- _ACTIVITY_: Could you carry on the lesson about the origin and nature of sin, picking up right after its last sentence?

- _TEXT SHOWN_:
※ ※ ※
Lesson 5—The Origin and Nature of Sin

 

 

1.  Where did sin originate, and what being in heaven was cast to the earth for the sin of pride?

 

“You were the seal of perfection, Full of wisdom and beauty….  Every precious stone was your covering….  The workmanship of your timbrels and pipes Was prepared for you on the day you were created.  You were the anointed cherub who covers…You were on the holy mountain of God….  You were perfect in your ways from the day you were created, Till iniquity was found in you.  By the abundance of your trading You became filled with violence within.  And you sinned; Therefore I cast you as a profane thing Out of the mountain of God….  Your heart was lifted up because of your beauty; You corrupted your wisdom for the sake of your splendor; I cast you to the ground, I laid you before kings….”  Ezekiel 28:12-17.

 

Answer:  Although spoken to the king of Tyre, God obviously spoke beyond a mere human king who was a type of a perfect being in heaven because of the language used in the passage above.  A cherub was a specific type of angel almost always associated with the presence of God Himself (see II Kings 19:15; Psalm 18:10; and Psalm 99:1).  This angel was very special in that he is noted for his great beauty that must have been gloriously reflected by his many jewels.  Apparently, he could sing several parts at once, for the passage speaks of his pipes as part of his anatomy.  But he was cast out of heaven for the sin of pride and was “laid…before kings…”, indicating that he was cast to the earth.
※ ※ ※
- _DATA EXCERPT_:
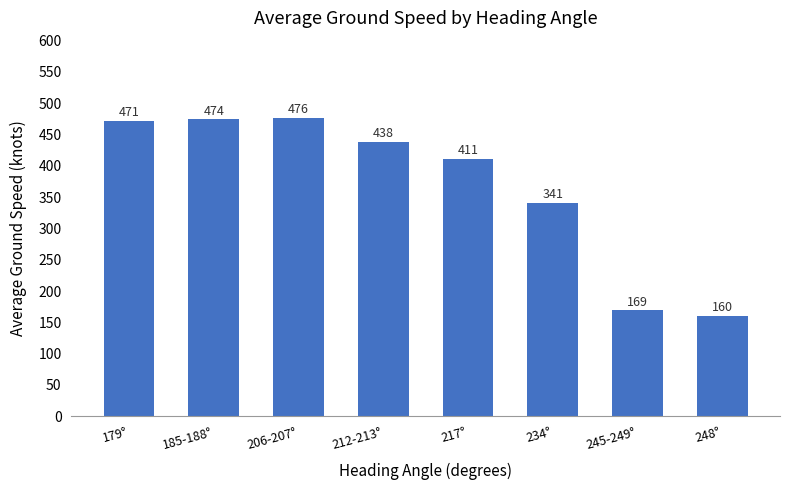

Rank the categories by value from highest to lowest.

206-207°, 185-188°, 179°, 212-213°, 217°, 234°, 245-249°, 248°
※ ※ ※
- _RESULT OF THE EXERCISE_:
 

 

2.  What being in heaven was cast to the earth for the sin of pride in Isaiah 14?

 

“How you are fallen from heaven, O Lucifer, son of the morning!  How you are cut down to the ground, You who weakened the nations!  For you have said in your heart:  ‘I will ascend into heaven, I will exalt my throne above the stars of God; I will also sit on the mount of the congregation On the farthest sides of the north; I will ascend above the heights of the clouds, I will be like the Most High.’  Yet you shall be brought down to Sheol, To the lowest depths of the Pit.  Those who see you will gaze at you, And consider you, saying:  ‘Is this the man who made the earth tremble, Who shook kingdoms…?’”  Isaiah 14:12-16.

 

Answer:  This passage clearly teaches that Lucifer was a being in heaven who was cast to the earth for the sin of pride.  The name “Lucifer” has been variously translated as “son of the morning”, “morning star”, “shining one”, “light bearer”, and “day star”.  In II Peter 1:19, Jesus is called “the morning star”, and in Revelation 22:16 Jesus calls Himself “the Bright and Morning Star”.  This close association of Lucifer’s meaning to one of Jesus’ titles indicates that Lucifer was a very close angel to Jesus in heaven until his pride erupted.  Clearly, then, Lucifer is the same cherub described in Ezekiel 28.

 

 

3.  According to Revelation 12, what names does Lucifer now have, and how many other angels did he influence to fight on his side?

 

“…a great, fiery red dragon[‘s]…tail drew a third of the stars of heaven and threw them to the earth….  And war broke out in heaven:  Michael and his angels fought with the dragon; and the dragon and his angels fought, but they did not prevail, nor was a place found for them in heaven any longer.  So the great dragon was cast out, that serpent of old, called the Devil and Satan, who deceives the whole world; he was cast to the earth, and his angels were cast out with him.”  Revelation 12:3-4, 7-9.  “….  For Satan himself transforms himself into an angel of light.”  II Corinthians 11:14.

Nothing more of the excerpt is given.